Dr. Jekyll & Mr. Hyde is a Canadian film directed by Paolo Barzman and starring Dougray Scott in the title role. Based on Robert Louis Stevenson's 1886 novella Strange Case of Dr. Jekyll & Mr. Hyde, the film is set and shot in Montréal, Québec, Canada, it was released theatrically in both the US and UK in 2008, and then on DVD in 2009. It was given as "second-tier premiere" on the ION network on May 17, 2008.

==Synopsis==
In modern day Boston, prominent medical researcher Dr. Henry Jekyll spends his evenings experimenting with a rare flower from the Amazon jungles. The natives say the flower has the power to separate the human soul into good and evil parts. After Jekyll's evil side, known as Mr.

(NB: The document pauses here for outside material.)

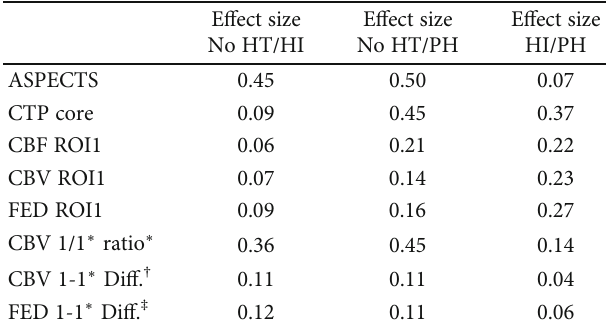
Table 3: E ff ect size for bleeding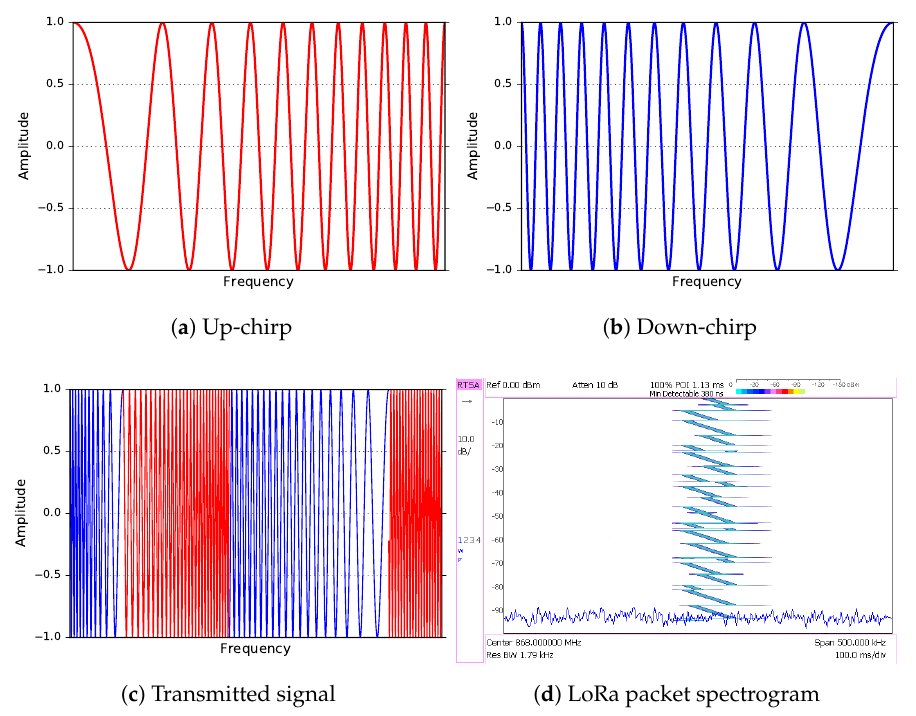
Figure 1. LoRa physical layer. Signals used to convey information: ( a ) up-chirp and ( b ) down-chirp; ( c ) transmitted signal composed of two up-chirps and two down-chirps; ( d ) LoRa packet spectrogram captured by real-time spectrum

Hyde, commits a series of murders, Jekyll's DNA is found on one of the victims and he is arrested. Confined to an asylum, Jekyll realizes Hyde must be brought under control. He retains the services of attorney Claire Wheaton and tells her his story. Wheaton is skeptical until Jekyll gives her a locket worn by one of the murdered girls. Wheaton agrees to represent Jekyll and decides to argue in court that Jekyll and Hyde are two separate people and therefore should not be held responsible for each other's actions.

== Cast ==
- Dougray Scott as Dr. Henry Jekyll and Edward Hyde
- Tom Skerritt as Gabe Utterson
- Danette Mackay as Ms. Poole
- Krista Bridges as Claire Wheaton
- Jack Blumenau as Ned Chandler
- Ellen David as Detective Newcom
- Cas Anvar as D.A. McBride
- Vlasta Vrana as Judge Sheehan
- Ian Finlay as Chief of Staff
- Kathleen Fee as Mrs Lanyon
- Carlo Mestroni as Terrance Gartrell
- Ifan Meredith as Dr Arthur Lanyon
- Patrick John Costello as Walter Swain
- Susan Almgren as Mental Health Expert
- Arthur Holden as Fowler
- Gordon Masten as Bob Lanyon

==Reception==
The film was not well received. Exclaim! called it "completely unnecessary and frequently laughable". PopMatters titled its review "A Stale Telling of an Old Tale." Variety criticized the screenplay, saying it "botched the fundamental underpinnings and purged any nuance from the story." DVD Talk compared it unfavorably with other versions of the story. The New York Times, The News Journal, and The Akron Beacon-Journal also offered their reviews.